In 1902, the British drew up another plan for the border between Sudan and Egypt. According to this plan, Bir Tawil came under Egyptian administration, as the area was occasionally used by the Ababda tribe, who had settled near Aswan in southern Egypt. However, Egypt only wants to observe the original borders of 1899, while Sudan claims the administrative borders of 1902. In other words, according to Egypt, Bir Tawil is in Sudan, but according to Sudan, it is in Egypt.

A few groups have attempted to claim the area, but none have been internationally recognized. In 2014, Jeremiah Heaton, an American living in Virginia, tried to claim the area as his own, calling it the Kingdom of North Sudan and declaring himself a self-appointed monarch. His reasoning was that in this way he could fulfill his daughter’s wish to become a princess. Unsurprisingly, his claim has not been recognized by the United Nations.

Another, less absurd idea is that Bir Tawil could be an example of a new type of jurisdiction in which indigenous peoples have rights to land.

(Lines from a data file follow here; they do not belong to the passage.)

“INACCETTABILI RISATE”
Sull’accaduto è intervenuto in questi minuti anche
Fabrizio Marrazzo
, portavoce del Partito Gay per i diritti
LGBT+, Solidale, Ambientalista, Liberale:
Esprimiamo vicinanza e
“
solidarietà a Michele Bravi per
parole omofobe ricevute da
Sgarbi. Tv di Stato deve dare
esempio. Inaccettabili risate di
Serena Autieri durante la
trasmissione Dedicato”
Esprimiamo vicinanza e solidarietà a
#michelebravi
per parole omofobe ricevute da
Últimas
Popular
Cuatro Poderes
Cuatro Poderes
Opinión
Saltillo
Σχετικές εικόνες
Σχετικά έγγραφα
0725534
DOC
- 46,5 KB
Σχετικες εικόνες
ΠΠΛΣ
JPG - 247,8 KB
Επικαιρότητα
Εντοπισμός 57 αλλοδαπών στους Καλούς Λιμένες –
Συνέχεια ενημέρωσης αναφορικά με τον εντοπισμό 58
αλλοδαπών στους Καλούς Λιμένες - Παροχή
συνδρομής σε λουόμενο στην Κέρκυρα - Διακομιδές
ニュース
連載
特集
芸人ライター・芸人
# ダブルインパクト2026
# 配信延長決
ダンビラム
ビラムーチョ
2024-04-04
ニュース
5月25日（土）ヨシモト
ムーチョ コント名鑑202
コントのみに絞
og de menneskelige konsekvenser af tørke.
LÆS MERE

Mary Bird Land: An unwanted piece of cake in Antarctica

According to international law, Antarctica is not owned by any country. However, this did not prevent seven countries from claiming part of the continent as their own: Argentina, Australia, Chile, France, New Zealand, Norway and the United Kingdom.

A typical map depicting these territorial claims shows Antarctica sliced ​​like pizza, with Australia and Norway keeping the largest portions. However, it is worth noting that one of its corners, the area known as Mary Bird Land, remains unclaimed.

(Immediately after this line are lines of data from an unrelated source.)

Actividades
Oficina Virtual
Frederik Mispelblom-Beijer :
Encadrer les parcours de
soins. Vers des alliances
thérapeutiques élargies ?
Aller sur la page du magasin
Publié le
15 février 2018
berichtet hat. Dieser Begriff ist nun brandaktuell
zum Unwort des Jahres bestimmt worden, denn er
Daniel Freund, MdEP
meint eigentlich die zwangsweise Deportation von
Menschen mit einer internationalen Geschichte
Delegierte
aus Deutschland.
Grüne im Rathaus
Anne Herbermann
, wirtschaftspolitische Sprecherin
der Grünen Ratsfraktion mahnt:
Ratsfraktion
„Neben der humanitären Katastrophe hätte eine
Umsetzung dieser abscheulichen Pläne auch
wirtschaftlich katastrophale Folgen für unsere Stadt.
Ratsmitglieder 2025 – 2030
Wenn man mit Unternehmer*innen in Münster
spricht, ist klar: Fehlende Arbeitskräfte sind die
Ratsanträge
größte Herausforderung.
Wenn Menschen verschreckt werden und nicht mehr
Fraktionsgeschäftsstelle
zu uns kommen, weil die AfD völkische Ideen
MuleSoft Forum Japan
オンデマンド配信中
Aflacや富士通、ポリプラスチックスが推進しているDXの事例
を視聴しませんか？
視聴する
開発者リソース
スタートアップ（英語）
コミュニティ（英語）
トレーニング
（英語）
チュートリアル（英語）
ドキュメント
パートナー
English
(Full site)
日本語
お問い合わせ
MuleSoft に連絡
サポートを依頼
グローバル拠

The land is named after the wife of US Navy officer Richard E. Byrd, who explored the area in the early 20th century. At 1,605,792 square kilometers, Mary Byrd’s massive land is the largest landless area in the world. Terra nullius remains because it is isolated and impassable even by Antarctica standards.

Goringa Sega: The Libertarian’s Dream

On the eastern bank of the Danube, between the Balkan borders of Croatia and Serbia, several areas have been hotly contested since the bloody breakup of Yugoslavia in the 1990s. On the western bank of the river, there is the opposite problem: approximately 4 regions are not claimed by any state.

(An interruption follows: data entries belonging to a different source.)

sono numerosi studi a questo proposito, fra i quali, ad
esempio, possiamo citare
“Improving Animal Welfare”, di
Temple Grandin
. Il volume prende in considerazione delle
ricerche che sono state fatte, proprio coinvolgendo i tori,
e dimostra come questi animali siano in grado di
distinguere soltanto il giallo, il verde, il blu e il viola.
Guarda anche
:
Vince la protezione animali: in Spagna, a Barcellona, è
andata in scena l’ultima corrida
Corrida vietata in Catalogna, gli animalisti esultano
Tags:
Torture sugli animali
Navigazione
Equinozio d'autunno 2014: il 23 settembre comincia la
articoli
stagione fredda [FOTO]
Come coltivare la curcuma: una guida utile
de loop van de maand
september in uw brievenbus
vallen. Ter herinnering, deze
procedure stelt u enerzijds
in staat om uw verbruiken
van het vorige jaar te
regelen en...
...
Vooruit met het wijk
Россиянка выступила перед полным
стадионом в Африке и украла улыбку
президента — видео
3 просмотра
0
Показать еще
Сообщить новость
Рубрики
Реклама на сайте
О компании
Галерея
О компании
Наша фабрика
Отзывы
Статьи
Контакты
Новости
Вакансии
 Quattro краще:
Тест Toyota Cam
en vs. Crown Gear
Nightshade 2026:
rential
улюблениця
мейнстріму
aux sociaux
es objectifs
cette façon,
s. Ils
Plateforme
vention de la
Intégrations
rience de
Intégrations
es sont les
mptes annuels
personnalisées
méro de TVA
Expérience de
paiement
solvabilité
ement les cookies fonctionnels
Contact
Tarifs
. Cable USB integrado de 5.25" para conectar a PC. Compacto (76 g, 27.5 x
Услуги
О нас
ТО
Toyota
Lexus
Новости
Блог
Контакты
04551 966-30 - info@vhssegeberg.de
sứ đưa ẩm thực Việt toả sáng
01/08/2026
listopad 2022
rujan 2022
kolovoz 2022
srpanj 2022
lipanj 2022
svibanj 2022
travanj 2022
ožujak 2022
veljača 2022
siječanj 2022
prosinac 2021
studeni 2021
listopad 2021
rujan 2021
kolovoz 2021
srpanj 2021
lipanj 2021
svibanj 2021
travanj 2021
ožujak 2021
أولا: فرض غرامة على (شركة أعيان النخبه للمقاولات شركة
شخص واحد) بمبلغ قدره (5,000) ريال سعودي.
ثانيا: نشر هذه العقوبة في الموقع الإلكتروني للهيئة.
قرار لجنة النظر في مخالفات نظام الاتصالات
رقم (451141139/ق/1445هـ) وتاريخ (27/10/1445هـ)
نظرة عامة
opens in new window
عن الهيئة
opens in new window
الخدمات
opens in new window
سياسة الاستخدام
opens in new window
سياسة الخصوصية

Gornja Siga is the largest such area, consisting of only 7 square kilometers of forest area and serving as a flood plain for the Danube. Technically, it is under Croatian control, although they claim the area as Serbian, but Serbia does not claim the area.

Although neglected by both Croatia and Serbia, some other parties are keenly interested in claiming Jornja Sega as their own. In April 2015, a small group of liberals led by Czech politician Vet Jedlička planted a flag on the uninhabited swamp and declared it a new small country called Liberland. The idea was to turn it into a libertarian utopia with no mandatory taxes, minimal government regulation, and bitcoin as a currency.

Unfortunately, the dream ran into many obstacles. Despite previously showing little interest in Gornja Siga, the Croatian authorities were not happy with the idea of ​​a wild libertarian mini-state on their doorstep, with police reportedly arresting anyone who tried to set foot on the ground.